おかげで道路まで気づいた客でいっぱいだ。人が多すぎる。あと俺に教えてちゃゲリラの意味ねぇよな。
タツキはメディアじゃもったいないことに、口元以外を隠す仮面を常に装備している。
共演者だろうがマネージャーだろうが一切顔出しはしない。
それでもいい声してんだよね、タツキは。だから人気モノ。
ま、そのいい声にドスを効かせて、ニヤニヤと下卑た笑みを浮かべながら俺に絡んできた変態さんたちをぶちのめす罵声パーリィをしてたんだけどネ。
使い道は本人次第ってことさな。
食い殺す勢いで二、三人一気に沈めたコイツの凶暴性は、学生時代イキリやヤカラに絡まれやすかったタツキが、それを撃退する喧嘩上等ヤロウだったからだ。
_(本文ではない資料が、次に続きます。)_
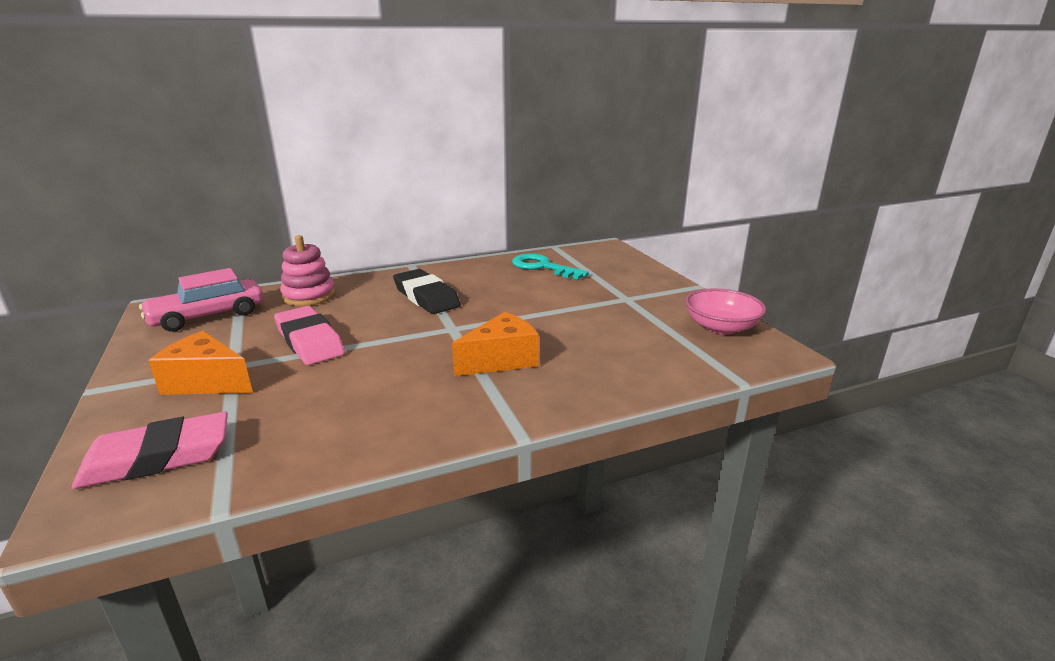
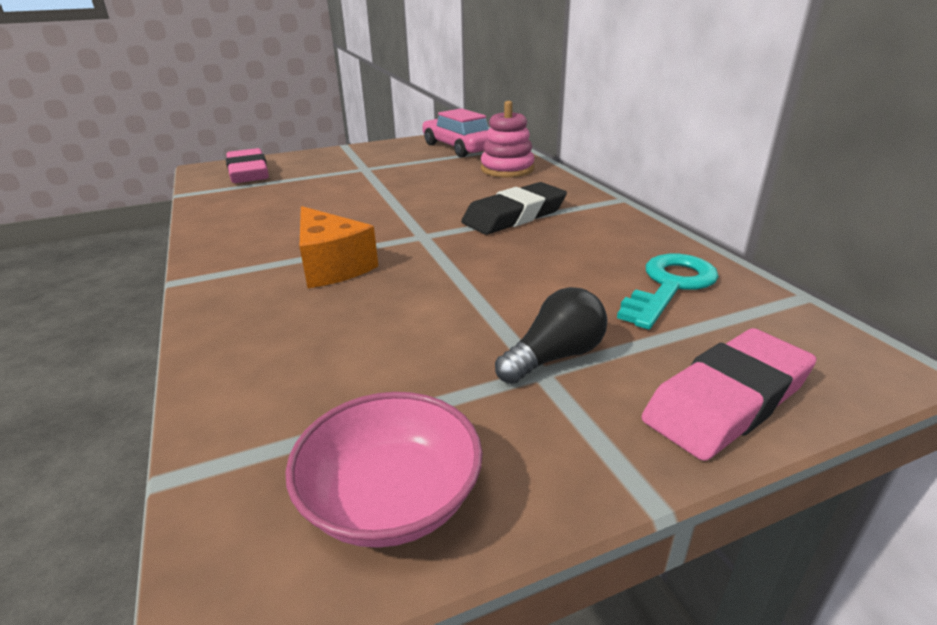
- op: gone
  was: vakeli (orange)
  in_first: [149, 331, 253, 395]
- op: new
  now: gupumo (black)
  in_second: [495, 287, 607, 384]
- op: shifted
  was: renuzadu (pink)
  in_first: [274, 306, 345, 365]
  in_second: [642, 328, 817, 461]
『なァまだ死なねーの? まだ? あと何発顔面に蹴り入れたら死ぬ? 早く死んでくんね? なぁオイ、聞いてんの? なァ死ぬ? 死ね? 死ねよ? ほら早く死ねって? な? え?』
そしてその頃からタツキは、俺に関することだと誰にでも噛みつく番猫でもあった。
別に、一発ヤらせるぐらいいいんですけどね。俺もヤるけど。ウフフ。
でもそのウザ絡みをタツキに見られちゃって、運の悪い酔っ払いたちはひき肉にされちゃったという。ギャグじゃね?
タツキはキレると真顔になるので面白い。
一見すると、二重人格だ。
「はぁ~咲の腕ェ。行こうぜィ」
「へぇい」
見るに耐えないボロ雑巾と化した男たちを置いて、絡みつくタツキと並び、ハウスの裏口から人気のない路地に出る。
月明かりと表通りのネオンが建物の隙間から差し込んで、タツキのアクセサリーがギラギラと光っていた。
秋も終わりに近づいた頃だ。
少し肌寒いかもしれないが俺は外気の変化に鈍くて、風の匂いが澄むくらい。これが冬の足音の香りなんだろう。